WHAT NEEDS TO BE DONE:
In the entries below, find the line with "Picture of the modified AFO" and the line with "Figure 6. Precision-recall". Return those two lines and all lines between them, exactly.

======== SUPPLIED DATA

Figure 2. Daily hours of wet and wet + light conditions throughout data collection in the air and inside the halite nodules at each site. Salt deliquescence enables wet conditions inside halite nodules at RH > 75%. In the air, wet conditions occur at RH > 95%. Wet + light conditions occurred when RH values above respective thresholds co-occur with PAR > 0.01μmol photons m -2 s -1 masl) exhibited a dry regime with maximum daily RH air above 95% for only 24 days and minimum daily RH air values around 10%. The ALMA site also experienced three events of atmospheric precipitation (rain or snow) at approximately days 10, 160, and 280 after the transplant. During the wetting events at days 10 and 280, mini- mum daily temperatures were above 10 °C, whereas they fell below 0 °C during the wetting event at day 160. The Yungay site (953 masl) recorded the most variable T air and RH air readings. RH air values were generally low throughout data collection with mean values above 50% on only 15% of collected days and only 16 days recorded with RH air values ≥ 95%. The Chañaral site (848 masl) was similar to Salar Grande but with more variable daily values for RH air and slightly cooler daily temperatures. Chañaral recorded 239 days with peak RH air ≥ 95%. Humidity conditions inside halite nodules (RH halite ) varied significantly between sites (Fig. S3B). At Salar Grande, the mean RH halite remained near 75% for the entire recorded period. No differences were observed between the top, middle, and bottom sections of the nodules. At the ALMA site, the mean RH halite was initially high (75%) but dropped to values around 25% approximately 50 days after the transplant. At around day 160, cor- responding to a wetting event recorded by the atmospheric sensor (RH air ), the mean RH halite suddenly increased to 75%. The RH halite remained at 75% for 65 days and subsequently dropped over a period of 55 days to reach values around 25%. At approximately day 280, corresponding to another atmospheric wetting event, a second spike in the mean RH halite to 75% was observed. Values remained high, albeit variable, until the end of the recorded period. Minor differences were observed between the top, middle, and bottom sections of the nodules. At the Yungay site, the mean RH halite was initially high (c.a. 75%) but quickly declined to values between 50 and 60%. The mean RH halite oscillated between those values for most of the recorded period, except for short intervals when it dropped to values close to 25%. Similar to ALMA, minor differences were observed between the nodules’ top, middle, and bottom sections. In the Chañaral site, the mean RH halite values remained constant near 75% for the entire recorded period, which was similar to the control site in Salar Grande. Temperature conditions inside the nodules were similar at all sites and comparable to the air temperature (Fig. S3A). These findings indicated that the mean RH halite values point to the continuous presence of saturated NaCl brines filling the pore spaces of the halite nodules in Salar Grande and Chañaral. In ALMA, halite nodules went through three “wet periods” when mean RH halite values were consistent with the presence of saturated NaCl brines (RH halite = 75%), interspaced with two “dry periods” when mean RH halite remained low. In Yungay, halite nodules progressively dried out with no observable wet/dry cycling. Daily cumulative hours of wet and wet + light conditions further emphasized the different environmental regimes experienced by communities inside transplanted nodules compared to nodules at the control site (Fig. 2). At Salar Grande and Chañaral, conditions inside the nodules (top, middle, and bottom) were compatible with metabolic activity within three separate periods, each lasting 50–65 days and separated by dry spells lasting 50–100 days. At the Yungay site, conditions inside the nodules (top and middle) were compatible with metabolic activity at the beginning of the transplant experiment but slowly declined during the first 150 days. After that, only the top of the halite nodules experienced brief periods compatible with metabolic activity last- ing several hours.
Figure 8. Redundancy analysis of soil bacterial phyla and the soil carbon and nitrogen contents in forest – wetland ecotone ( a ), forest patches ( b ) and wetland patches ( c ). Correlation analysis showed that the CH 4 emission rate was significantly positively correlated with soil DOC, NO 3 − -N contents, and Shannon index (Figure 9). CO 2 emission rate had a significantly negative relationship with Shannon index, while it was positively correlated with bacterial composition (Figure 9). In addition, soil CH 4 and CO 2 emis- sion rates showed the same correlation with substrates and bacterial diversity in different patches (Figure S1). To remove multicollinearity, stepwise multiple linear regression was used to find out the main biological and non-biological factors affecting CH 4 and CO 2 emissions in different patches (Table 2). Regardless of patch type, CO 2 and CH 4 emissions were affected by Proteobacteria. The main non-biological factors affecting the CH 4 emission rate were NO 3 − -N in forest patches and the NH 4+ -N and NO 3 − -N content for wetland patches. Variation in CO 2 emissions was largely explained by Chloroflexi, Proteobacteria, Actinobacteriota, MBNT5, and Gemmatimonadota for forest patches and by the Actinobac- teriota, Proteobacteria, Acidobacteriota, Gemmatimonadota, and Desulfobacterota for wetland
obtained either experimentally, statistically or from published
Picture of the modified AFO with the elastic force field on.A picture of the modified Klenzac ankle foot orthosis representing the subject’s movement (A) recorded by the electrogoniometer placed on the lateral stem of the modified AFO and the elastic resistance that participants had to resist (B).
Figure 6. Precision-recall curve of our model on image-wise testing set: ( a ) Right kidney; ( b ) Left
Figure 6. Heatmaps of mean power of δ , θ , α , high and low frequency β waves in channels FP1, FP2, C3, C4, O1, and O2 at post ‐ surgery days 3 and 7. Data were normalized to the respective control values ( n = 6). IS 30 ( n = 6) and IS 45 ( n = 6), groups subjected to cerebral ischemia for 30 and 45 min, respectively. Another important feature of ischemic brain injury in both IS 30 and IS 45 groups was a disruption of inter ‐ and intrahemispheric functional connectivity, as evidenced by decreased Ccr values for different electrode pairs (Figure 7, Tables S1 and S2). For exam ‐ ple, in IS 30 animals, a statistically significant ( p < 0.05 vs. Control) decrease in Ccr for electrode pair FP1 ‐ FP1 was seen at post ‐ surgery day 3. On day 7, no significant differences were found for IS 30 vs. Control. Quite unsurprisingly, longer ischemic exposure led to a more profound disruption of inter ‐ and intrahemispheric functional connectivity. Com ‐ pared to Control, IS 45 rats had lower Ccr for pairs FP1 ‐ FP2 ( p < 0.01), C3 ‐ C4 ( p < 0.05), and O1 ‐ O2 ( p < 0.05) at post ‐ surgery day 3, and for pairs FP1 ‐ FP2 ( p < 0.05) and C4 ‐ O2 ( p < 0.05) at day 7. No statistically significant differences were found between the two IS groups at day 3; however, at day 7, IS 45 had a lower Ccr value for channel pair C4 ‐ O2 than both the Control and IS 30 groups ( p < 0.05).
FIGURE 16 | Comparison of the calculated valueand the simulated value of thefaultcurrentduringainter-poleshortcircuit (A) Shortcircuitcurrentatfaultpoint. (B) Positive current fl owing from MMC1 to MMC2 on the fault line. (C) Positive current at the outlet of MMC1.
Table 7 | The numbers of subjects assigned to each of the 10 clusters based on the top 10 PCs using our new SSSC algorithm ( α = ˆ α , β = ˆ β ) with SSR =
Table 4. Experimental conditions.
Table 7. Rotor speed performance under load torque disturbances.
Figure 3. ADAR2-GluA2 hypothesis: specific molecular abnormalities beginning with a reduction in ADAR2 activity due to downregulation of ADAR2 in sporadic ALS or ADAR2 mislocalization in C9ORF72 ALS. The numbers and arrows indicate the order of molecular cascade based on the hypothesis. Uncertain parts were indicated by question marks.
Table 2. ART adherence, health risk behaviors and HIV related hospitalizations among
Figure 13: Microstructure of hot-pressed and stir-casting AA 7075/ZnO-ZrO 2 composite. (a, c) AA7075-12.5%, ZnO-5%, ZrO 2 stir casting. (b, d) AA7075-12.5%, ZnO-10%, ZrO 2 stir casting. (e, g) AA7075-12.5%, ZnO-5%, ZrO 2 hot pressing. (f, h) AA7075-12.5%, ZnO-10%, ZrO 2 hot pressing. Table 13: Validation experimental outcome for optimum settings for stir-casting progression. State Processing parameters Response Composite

================

SOLUTION FOR THIS TASK:
Picture of the modified AFO with the elastic force field on.A picture of the modified Klenzac ankle foot orthosis representing the subject’s movement (A) recorded by the electrogoniometer placed on the lateral stem of the modified AFO and the elastic resistance that participants had to resist (B).
Figure 6. Precision-recall curve of our model on image-wise testing set: ( a ) Right kidney; ( b ) Left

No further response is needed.